Wednesday, 17 November 2010

Scrap Book

Jules Guerin, The Sphinx, 1908
(illustration from Robert Hitchens, Egypt and its Monuments)

In the main, I try to restrict the images on this blog to my own photographs. Copyright and "intellectual property" theft is a serious issue, and too many people on the Web take the view that stealing and republishing other people's images or words is not really wrong. Oh, yes it is.
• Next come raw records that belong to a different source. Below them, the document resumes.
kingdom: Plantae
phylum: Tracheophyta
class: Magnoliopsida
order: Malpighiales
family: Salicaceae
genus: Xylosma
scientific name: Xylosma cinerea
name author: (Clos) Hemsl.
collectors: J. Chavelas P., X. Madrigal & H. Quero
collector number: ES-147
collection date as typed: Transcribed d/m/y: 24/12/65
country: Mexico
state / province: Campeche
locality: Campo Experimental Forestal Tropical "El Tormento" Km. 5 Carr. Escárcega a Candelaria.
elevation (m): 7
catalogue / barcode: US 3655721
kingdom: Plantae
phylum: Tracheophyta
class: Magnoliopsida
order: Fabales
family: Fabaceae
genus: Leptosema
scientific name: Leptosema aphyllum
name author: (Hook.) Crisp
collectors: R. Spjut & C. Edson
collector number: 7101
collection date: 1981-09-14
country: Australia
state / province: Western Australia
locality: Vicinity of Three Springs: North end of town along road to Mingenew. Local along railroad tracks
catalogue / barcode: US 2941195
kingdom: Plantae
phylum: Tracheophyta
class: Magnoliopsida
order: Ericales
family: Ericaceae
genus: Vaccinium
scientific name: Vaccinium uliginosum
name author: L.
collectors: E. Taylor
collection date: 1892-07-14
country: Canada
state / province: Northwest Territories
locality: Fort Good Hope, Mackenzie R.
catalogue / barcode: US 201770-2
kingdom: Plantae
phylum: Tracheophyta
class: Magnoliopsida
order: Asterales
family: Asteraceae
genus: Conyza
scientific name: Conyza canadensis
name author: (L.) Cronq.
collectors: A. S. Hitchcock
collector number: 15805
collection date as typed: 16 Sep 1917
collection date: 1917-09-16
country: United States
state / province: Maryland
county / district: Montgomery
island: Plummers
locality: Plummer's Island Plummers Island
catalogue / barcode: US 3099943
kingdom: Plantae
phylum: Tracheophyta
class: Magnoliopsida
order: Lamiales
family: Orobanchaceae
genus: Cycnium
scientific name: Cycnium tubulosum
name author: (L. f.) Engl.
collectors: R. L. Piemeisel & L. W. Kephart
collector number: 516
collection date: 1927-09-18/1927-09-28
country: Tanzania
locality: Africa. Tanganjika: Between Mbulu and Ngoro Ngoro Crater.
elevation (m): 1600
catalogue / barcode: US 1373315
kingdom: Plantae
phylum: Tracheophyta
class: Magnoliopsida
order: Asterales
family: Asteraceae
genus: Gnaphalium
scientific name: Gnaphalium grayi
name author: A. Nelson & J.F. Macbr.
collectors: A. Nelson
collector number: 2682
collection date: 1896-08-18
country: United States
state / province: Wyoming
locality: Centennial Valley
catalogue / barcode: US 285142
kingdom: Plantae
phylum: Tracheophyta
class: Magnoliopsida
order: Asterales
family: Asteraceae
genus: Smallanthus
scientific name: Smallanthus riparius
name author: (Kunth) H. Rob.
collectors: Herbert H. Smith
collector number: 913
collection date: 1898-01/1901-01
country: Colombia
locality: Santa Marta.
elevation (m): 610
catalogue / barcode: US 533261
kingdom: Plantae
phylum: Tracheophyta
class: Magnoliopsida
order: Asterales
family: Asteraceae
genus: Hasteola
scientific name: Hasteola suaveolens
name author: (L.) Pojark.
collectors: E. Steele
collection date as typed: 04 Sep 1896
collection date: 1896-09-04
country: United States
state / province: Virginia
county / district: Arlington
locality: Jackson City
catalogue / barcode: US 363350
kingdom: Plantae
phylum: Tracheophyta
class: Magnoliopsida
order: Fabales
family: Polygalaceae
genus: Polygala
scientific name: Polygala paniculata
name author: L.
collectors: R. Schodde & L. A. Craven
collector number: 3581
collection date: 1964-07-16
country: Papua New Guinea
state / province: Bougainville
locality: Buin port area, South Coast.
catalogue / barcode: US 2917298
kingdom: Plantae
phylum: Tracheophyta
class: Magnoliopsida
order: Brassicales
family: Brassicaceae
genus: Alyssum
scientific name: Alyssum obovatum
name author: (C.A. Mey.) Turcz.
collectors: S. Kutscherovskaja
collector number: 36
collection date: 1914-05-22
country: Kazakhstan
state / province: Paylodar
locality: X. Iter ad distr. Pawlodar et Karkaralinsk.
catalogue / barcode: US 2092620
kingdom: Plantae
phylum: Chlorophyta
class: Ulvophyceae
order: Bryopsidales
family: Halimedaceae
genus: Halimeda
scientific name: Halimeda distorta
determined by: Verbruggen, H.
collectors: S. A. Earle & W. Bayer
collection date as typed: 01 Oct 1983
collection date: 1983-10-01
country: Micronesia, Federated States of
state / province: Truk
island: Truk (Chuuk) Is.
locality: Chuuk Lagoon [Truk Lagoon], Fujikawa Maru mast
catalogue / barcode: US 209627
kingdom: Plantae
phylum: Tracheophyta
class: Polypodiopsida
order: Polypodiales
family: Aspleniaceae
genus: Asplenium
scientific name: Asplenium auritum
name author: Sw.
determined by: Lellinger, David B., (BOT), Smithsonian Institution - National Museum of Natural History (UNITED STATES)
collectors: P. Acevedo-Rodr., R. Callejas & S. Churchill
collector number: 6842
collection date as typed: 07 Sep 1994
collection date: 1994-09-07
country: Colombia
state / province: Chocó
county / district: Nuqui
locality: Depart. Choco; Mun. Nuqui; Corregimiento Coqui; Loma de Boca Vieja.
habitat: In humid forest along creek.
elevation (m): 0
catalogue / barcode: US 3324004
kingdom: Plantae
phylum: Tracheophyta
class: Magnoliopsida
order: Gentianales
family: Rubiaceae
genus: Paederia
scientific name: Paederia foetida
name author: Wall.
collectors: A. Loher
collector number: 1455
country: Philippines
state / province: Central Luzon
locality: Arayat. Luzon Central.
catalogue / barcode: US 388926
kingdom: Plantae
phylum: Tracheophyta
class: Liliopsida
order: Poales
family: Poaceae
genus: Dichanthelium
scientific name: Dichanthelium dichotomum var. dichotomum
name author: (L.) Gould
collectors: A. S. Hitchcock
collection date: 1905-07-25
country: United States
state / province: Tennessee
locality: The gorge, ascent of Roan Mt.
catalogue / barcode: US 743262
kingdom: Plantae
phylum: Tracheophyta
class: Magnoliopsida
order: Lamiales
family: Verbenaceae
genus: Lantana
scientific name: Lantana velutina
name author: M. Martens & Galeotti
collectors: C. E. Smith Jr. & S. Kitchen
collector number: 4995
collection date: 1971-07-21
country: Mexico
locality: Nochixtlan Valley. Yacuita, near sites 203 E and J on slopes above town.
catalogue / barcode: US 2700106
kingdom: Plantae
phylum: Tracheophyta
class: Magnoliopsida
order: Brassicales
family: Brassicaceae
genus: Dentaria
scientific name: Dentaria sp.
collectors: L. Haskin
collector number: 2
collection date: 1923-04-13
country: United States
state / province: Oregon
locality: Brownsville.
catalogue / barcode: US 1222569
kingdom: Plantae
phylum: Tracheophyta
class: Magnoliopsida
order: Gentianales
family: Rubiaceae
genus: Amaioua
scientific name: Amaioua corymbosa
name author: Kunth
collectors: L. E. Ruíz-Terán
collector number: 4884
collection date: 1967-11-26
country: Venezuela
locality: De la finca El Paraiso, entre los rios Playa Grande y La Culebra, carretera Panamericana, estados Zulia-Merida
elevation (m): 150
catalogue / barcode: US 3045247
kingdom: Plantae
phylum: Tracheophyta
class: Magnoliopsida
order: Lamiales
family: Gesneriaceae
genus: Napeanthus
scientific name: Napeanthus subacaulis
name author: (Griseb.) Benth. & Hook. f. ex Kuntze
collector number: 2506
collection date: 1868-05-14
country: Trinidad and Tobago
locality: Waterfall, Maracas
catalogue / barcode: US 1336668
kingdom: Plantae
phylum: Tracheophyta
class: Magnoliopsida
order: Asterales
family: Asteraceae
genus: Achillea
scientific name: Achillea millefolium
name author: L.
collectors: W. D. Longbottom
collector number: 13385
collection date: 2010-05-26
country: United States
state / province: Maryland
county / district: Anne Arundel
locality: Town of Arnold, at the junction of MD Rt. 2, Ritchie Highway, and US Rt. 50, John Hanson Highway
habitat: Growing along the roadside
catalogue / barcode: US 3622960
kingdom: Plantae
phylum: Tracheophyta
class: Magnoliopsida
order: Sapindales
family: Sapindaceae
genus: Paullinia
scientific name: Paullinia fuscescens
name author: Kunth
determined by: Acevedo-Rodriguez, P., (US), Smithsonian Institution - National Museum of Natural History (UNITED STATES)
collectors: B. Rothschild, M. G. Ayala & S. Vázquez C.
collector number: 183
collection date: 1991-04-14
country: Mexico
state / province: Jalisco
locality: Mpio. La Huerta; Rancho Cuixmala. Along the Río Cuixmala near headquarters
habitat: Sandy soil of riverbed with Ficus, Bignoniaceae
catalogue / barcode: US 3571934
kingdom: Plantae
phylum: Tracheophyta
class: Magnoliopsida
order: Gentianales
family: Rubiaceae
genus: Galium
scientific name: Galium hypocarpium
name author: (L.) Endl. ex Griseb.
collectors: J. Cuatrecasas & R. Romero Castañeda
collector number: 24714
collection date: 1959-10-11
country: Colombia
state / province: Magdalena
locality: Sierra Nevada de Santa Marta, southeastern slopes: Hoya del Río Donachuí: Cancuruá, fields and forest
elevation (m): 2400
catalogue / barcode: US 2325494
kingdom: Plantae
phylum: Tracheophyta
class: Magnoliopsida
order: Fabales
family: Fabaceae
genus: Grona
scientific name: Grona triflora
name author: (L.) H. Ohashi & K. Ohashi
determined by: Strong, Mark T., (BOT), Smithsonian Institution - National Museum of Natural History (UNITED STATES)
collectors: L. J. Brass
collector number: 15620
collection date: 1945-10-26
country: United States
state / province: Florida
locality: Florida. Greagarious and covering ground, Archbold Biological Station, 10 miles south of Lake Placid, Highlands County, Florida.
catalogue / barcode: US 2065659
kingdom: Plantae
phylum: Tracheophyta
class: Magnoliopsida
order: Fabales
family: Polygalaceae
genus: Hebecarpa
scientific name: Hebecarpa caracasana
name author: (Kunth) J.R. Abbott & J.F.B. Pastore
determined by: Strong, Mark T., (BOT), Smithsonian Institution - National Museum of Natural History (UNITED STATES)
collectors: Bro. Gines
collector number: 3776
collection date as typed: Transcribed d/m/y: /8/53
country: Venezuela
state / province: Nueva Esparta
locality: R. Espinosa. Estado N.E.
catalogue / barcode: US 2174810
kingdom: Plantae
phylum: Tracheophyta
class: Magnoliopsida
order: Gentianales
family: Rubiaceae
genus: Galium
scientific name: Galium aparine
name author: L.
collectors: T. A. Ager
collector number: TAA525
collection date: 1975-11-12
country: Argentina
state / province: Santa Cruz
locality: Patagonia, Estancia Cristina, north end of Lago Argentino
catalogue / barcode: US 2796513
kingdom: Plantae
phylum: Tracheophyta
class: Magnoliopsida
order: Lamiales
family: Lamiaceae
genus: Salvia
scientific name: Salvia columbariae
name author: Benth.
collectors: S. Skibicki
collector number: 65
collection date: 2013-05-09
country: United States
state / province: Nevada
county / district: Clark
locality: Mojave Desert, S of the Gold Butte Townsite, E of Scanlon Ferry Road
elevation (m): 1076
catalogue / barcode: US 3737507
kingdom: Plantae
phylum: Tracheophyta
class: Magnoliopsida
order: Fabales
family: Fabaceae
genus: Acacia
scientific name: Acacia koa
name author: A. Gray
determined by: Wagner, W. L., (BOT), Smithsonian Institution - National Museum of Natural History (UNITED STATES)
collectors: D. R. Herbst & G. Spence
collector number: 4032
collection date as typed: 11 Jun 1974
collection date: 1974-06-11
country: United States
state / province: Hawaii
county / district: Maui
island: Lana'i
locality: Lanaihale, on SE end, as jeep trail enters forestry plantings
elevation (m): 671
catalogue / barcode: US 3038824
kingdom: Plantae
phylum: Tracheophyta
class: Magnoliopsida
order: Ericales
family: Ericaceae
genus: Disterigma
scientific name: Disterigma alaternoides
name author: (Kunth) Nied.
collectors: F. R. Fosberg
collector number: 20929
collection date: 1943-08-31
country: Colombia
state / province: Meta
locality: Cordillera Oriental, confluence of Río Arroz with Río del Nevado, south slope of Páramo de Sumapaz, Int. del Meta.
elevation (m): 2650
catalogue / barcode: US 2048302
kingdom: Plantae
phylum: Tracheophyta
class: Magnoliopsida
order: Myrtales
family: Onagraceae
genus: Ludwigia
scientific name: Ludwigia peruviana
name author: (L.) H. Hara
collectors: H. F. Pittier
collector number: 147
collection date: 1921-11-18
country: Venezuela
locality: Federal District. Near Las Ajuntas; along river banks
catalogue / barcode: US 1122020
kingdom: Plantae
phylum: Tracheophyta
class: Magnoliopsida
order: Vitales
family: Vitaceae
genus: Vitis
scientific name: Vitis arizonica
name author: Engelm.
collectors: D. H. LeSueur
Proper acknowledgment softens the blow, but using someone else's work without their permission is theft, pure and simple. Every harmless blogger who believes "content wants to be free" simply emboldens those giant corporations (naming no names) which would love to take our "content" for nothing, and then exploit it for massive financial gain. Content may want to be free, but content providers want to eat.

Having said that (ahem) I do keep a digital scrapbook of images that take my fancy, in the same way that people have always done a literal "cut and paste" job with bits of magazines and ephemera. It's one of the best ways of refining your own eye, and also of remembering things, which is more important to the eye-refining process than people think. Just as a diary can remind you of who you were and what you used to think, a scrapbook reminds you of what has pleased or intrigued your eyes. Memory is intrinsic to learning.

Ernest Ashton, Evening at the Pyramids
photogravure, 1897

Of course, kids these days rarely have to learn anything, in the true sense of committing complex and difficult things to memory. Us over 50s had to learn "by heart" whole poems and dramatic speeches, conjugations and declensions, multiplication tables, mathematical proofs, geographical names, etc., etc. Getting these into your head, where they would form the rich raw material of intelligence, was once a large part of the schooling process.

Indeed, before the advent of cheap printed books, the ability to memorize improbably vast chunks of information was the chief skill of the scholar. No longer. We've let ourselves off the hook of rote learning -- no more tears, no more boredom! -- but the analgesic gain will never balance the mnemonic loss. Wikipedia is not there when you sleep. You know how your phone battery fails if it's not repeatedly emptied and fully recharged? That's your brain, that is. Harumph.

Anyway. For a change, all these images are from my digital scrap book. If I have infringed anyone's copyright, do let me know.

A Kodak No. 1 circular image, Sphinx and Pyramids

The Nebra Sky Disk

A Christmas Ghost


Julia said...

"Wikipedia is not there when you sleep" !!

I had never thought the memory issue this way. Is something like the diminished of our unconsciousness ... I'll begin a scrapbook right NOW and I'll learn more poems by heart

My first time here. I'll come back :-)

Mike C. said...

Hi, Julia, you're very welcome -- and I'm glad someone spotted that Wikipedia sentence, I was quite pleased with the thought...

The bad news is that you start to forget things in a radical but untidy way after 50 -- I can't even remember how many declensions there are in Latin, now!

The poet Ted Hughes was convinced of the value of learning by heart -- see his anthology "By Heart: 101 Poems to Remember" (Faber, 1997).


Bronislaus Janulis said...

Interesting thoughts, Mike. Enough so, that I've linked to this post from my blog.

The Wiki line is very good.


Frank Harkin said...


I bought Ted Hughes anthology because I was convinced he was right. But that age 50 thing is getting to me too. But I still have it - better go find it.

Mike C. said...

Thanks, Bron -- must be my day for links, I've just discovered a major blip in traffic caused by a link from the "Language Hat" blog (no relation).

Well, if it's really kicked in, Frank, it'll be quicker to buy a new one -- you'll never remember where you put it ... Come to think of it, did you *really* buy one, or just think about it?


Dave Leeke said...

Hmmn, a lot of food for thought here, Mike. I must admit to being a bit lazy recently and using "found images" in recent blogs (eg the Red Hart pub sign as I was writing about that very establishment). In the past I've usually used my own photos (well, snaps really!) to illustrate my blogs. I guess I'll have to think more carefully and start using the camera more.

Damn, I thought getting older meant things would be easier . . .

Frank Harkin said...


I did buy it and what's more I have found it. Though being a Derry man I was disappointed that there was only one Seamus Heaney - The Shunk. Maybe it's not everything you forget - just those things that have less meaning for you.

Bronislaus Janulis said...

Well, as has been mentioned elsewhere, I'm sure I boosted your "hits" by the mid ones.